▸ **EXERCISE REQUIREMENTS**
Begin with the line containing "Hôm 25/08/2021, là" and end with the last line of the data below; return those lines exactly, and only those.

▸ **INFORMATION SUPPLIED**
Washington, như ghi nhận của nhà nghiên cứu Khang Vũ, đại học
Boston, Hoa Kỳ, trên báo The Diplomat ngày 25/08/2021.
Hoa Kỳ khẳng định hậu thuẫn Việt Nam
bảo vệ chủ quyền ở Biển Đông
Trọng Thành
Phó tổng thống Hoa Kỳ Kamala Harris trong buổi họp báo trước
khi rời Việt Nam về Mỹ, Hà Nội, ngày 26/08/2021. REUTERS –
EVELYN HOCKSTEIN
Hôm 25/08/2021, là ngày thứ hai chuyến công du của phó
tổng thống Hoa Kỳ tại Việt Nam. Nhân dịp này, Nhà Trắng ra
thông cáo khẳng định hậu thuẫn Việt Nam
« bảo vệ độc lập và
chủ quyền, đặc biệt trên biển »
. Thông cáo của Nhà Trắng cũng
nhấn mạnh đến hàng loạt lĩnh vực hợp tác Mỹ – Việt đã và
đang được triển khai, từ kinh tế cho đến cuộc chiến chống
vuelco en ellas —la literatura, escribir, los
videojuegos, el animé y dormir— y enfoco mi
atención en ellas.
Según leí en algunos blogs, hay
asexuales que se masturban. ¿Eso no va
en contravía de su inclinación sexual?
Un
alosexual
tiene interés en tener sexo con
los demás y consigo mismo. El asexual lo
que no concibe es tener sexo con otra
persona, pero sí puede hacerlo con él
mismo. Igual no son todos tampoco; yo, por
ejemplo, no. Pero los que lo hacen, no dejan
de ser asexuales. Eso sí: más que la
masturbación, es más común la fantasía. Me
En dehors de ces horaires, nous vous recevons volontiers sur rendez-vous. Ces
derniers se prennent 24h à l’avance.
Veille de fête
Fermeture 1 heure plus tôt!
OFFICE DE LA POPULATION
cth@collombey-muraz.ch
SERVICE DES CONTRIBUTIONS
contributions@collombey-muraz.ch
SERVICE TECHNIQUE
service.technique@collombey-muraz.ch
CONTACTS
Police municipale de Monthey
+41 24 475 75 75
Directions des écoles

▸ **SOLUTION TO THIS PROBLEM**
Hôm 25/08/2021, là ngày thứ hai chuyến công du của phó
tổng thống Hoa Kỳ tại Việt Nam. Nhân dịp này, Nhà Trắng ra
thông cáo khẳng định hậu thuẫn Việt Nam
« bảo vệ độc lập và
chủ quyền, đặc biệt trên biển »
. Thông cáo của Nhà Trắng cũng
nhấn mạnh đến hàng loạt lĩnh vực hợp tác Mỹ – Việt đã và
đang được triển khai, từ kinh tế cho đến cuộc chiến chống
vuelco en ellas —la literatura, escribir, los
videojuegos, el animé y dormir— y enfoco mi
atención en ellas.
Según leí en algunos blogs, hay
asexuales que se masturban. ¿Eso no va
en contravía de su inclinación sexual?
Un
alosexual
tiene interés en tener sexo con
los demás y consigo mismo. El asexual lo
que no concibe es tener sexo con otra
persona, pero sí puede hacerlo con él
mismo. Igual no son todos tampoco; yo, por
ejemplo, no. Pero los que lo hacen, no dejan
de ser asexuales. Eso sí: más que la
masturbación, es más común la fantasía. Me
En dehors de ces horaires, nous vous recevons volontiers sur rendez-vous. Ces
derniers se prennent 24h à l’avance.
Veille de fête
Fermeture 1 heure plus tôt!
OFFICE DE LA POPULATION
cth@collombey-muraz.ch
SERVICE DES CONTRIBUTIONS
contributions@collombey-muraz.ch
SERVICE TECHNIQUE
service.technique@collombey-muraz.ch
CONTACTS
Police municipale de Monthey
+41 24 475 75 75
Directions des écoles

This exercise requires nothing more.